独立企業間価格とは、第三者間において「通常取引されるだろう価格」です。
算定方法は、独立価格比準法、再販売価格基準法、原価基準法(OECDガイドライン)などがあります。
しかし、実際・・この独立企業間価格の算定はかなり難しいですので、十分に検討したうえで「取引価格」を設定しなければなりません。
4. 課税額は?
「独立企業間価格」と「実際取引価格」との差額分が課税されます。
例えば、先ほどの事例1で、子会社への実際販売価額が100円、独立企業間価格が300円と算定された場合は、以下となります。
実際価額 | 独立企業間価格 | 差額 | 摘要 | |
---|---|---|---|---|
日本 | 100 | 300 | 200 | 日本で課税 |
海外 | 100 | 300 | △200 | 海外で還付 |
日本では、差額200につき追加課税が行われます。逆に、既に税金納付済の、海外子会社所在国では、税金を還付してもらうことが可能です。

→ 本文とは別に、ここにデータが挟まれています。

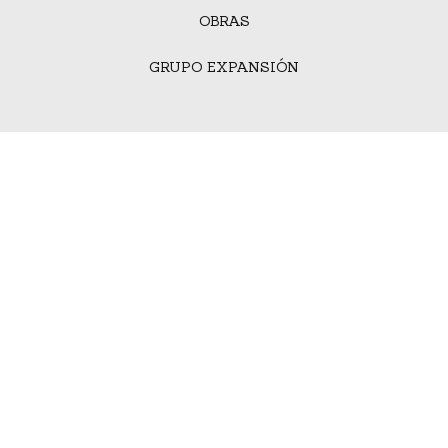
OBRAS
GRUPO EXPANSIÓN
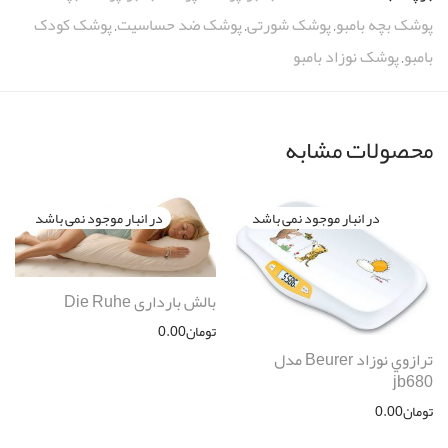
پوشک بچه بامبو
,
پوشک شورتی
,
پوشک ضد حساسیت
,
پوشک کودک
بامبو
,
پوشک نوزاد بامبو
محصولات مشابه
بالش بارداری Die Ruhe
تومان
0.00
ترازوي نوزاد Beurer مدل
jb680
تومان
0.00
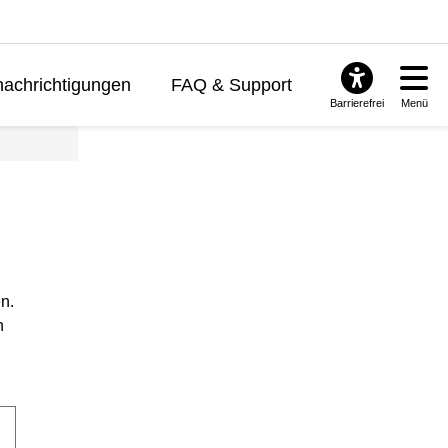
achrichtigungen
FAQ & Support
Barrierefrei
Menü
n.
n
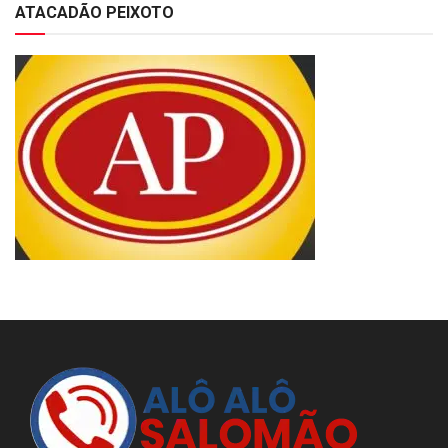
ATACADÃO PEIXOTO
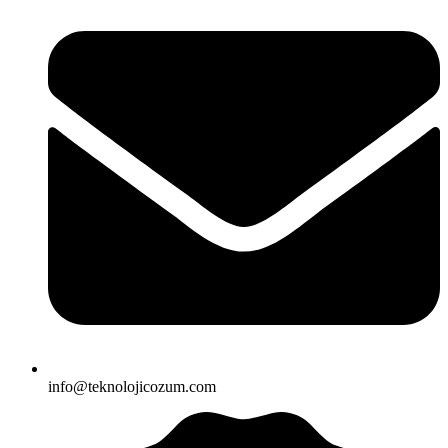
info@teknolojicozum.com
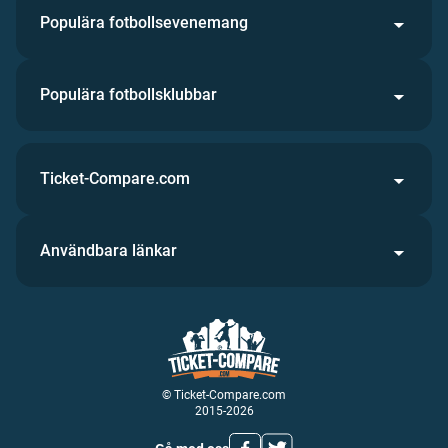
Populära fotbollsevenemang
Populära fotbollsklubbar
Ticket-Compare.com
Användbara länkar
© Ticket-Compare.com
2015-2026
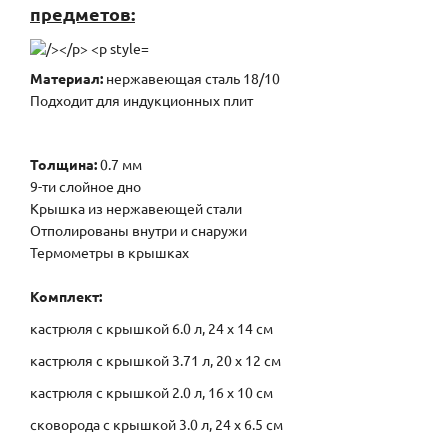
предметов:
Материал:
нержавеющая сталь 18/10
Подходит для индукционных плит
Толщина:
0.7 мм
9-ти слойное дно
Крышка из нержавеющей стали
Отполированы внутри и снаружи
Термометры в крышках
Комплект:
кастрюля с крышкой 6.0 л, 24 x 14 см
кастрюля с крышкой 3.71 л, 20 x 12 см
кастрюля с крышкой 2.0 л, 16 x 10 см
сковорода с крышкой 3.0 л, 24 x 6.5 см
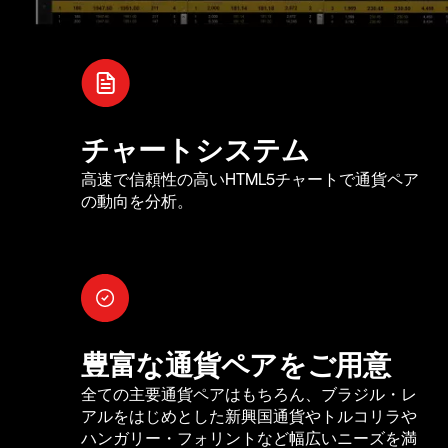
チャートシステム
高速で信頼性の高いHTML5チャートで通貨ペア
の動向を分析。
豊富な通貨ペアをご用意
全ての主要通貨ペアはもちろん、ブラジル・レ
アルをはじめとした新興国通貨やトルコリラや
ハンガリー・フォリントなど幅広いニーズを満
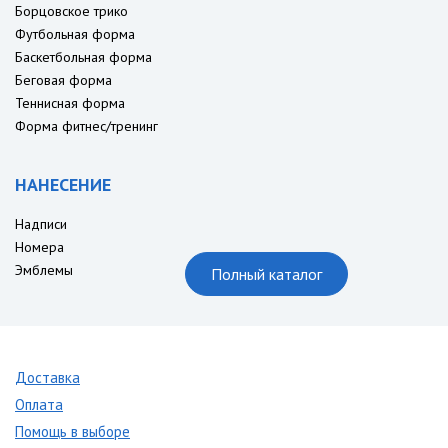
Борцовское трико
Футбольная форма
Баскетбольная форма
Беговая форма
Теннисная форма
Форма фитнес/тренинг
НАНЕСЕНИЕ
Надписи
Номера
Эмблемы
Полный каталог
Доставка
Оплата
Помощь в выборе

しかし、実際は、自動的に還付が受けられるわけではありません。
現地当局が還付を認めてくれなければ、日本と海外で二重課税という問題が生じます。
5. 文書化
平成28年度税制改正により、「移転価格文書化資料」の作成が義務付けられました。
この資料は、「税務調査で追徴を受けない根拠」として重要な意味を持つだけでなく、文書作成プロセスの中で、自社にとって「適正な所得配分を検討」できるという意味でも、非常に有用な制度だと思います。
このあたりは、また改めて別のところでまとめます。